A report on more than 400,000 children showed those children gained weight during the pandemic at more than double the pre-pandemic rate,
according to a CDC report.
"Increased weight means inflammation, and when you have inflammation in your body it can lead to numerous, numerous health conditions," said Vicki Pare, a Green Bay nutritionist.
Pare offered tips to work to lose weight or avoid weight gain.
"If [people] drink a glass of water before each meal, they will reduce the amount of calories that they would consume normally..." Pare said.
She also said rest is important.
"Quality of sleep [is] very important, because studies have shown that inadequate duration and quality of sleep are big risk factors to obesity."
Meeting the demand
At the Boys & Girls Club of Door County, CEO Jennifer Gentry noted children's moods when the club reopened during the pandemic.
"We saw kind of an interesting, lethargic nature to the children, many of whom were used to kind of sitting in front of the TV, or not being as active," Gentry said.
Some children at the Club gained weight during the pandemic, while other children lost weight, Gentry said.
To meet demand from children, the club expanded its homemade dinner offerings from three nights per week, to four.
"We're teaching them about vegetables, and what it means to grow your own food," Gentry said.
"We know what's going in the food, nothing is really a preservative that they can be getting out of a microwave meal.

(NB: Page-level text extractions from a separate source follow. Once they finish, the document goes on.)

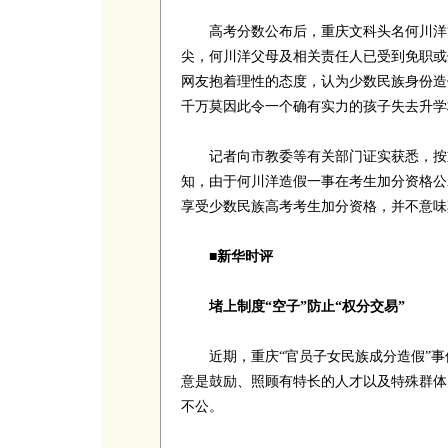
高考分数公布后，重庆文科头名何川洋“
尖，何川洋父母及相关责任人已受到免职或
网友抱着理性的态度，认为少数民族身份造
千万莫因此令一个确有实力的孩子失去升学
记者向市教委等有关部门证实获悉，按重庆
知，由于何川洋造假一事在考生加分资格公
享受少数民族高考考生加分资格，并不意味
■新华时评
堵上制度“空子”防止“权分交易”
近期，重庆“官员子女民族成分造假”事
意是鼓励、照顾有特长的人才以及特殊群体
不公。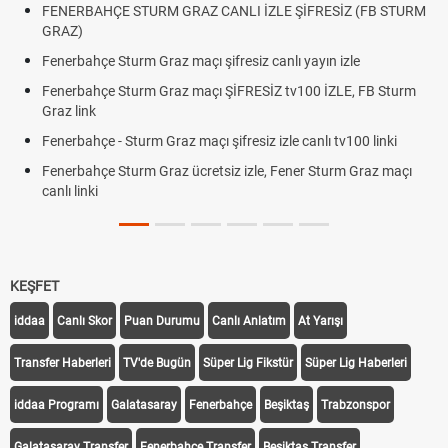
FENERBAHÇE STURM GRAZ CANLI İZLE ŞİFRESİZ (FB STURM
GRAZ)
Fenerbahçe Sturm Graz maçı şifresiz canlı yayın izle
Fenerbahçe Sturm Graz maçı ŞİFRESİZ tv100 İZLE, FB Sturm
Graz link
Fenerbahçe - Sturm Graz maçı şifresiz izle canlı tv100 linki
Fenerbahçe Sturm Graz ücretsiz izle, Fener Sturm Graz maçı
canlı linki
KEŞFET
iddaa
Canlı Skor
Puan Durumu
Canlı Anlatım
At Yarışı
Transfer Haberleri
TV'de Bugün
Süper Lig Fikstür
Süper Lig Haberleri
iddaa Programı
Galatasaray
Fenerbahçe
Beşiktaş
Trabzonspor
Galatasaray Transfer
Fenerbahçe Transfer
Beşiktaş Transfer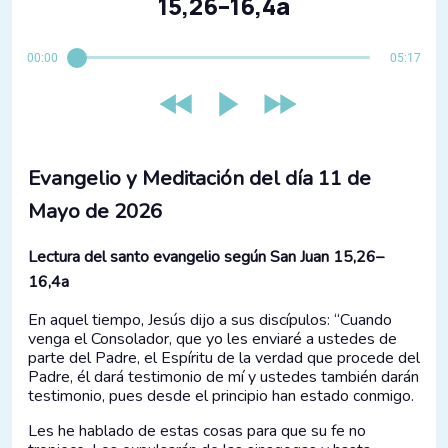
15,26–16,4a
00:00
05:17
Evangelio y Meditación del día 11 de
Mayo de 2026
Lectura del santo evangelio según San Juan 15,26–
16,4a
En aquel tiempo, Jesús dijo a sus discípulos: “Cuando
venga el Consolador, que yo les enviaré a ustedes de
parte del Padre, el Espíritu de la verdad que procede del
Padre, él dará testimonio de mí y ustedes también darán
testimonio, pues desde el principio han estado conmigo.
Les he hablado de estas cosas para que su fe no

Gentry said she has seen a rebound in the children, and the trend is now positive.
Casey Shea, a personal trainer in Green Bay, offered a no-cost tip to try to lose weight or avoid excessive weight gain.
"The simplest thing... 10 minute walks after your large meals," Shea said.
For an indoor option, "Implement chores, get up, go clean your room," Shea said.
"Having those breaking periods from sitting, that's going to be the best thing for you, just increasing your activity in any way possible."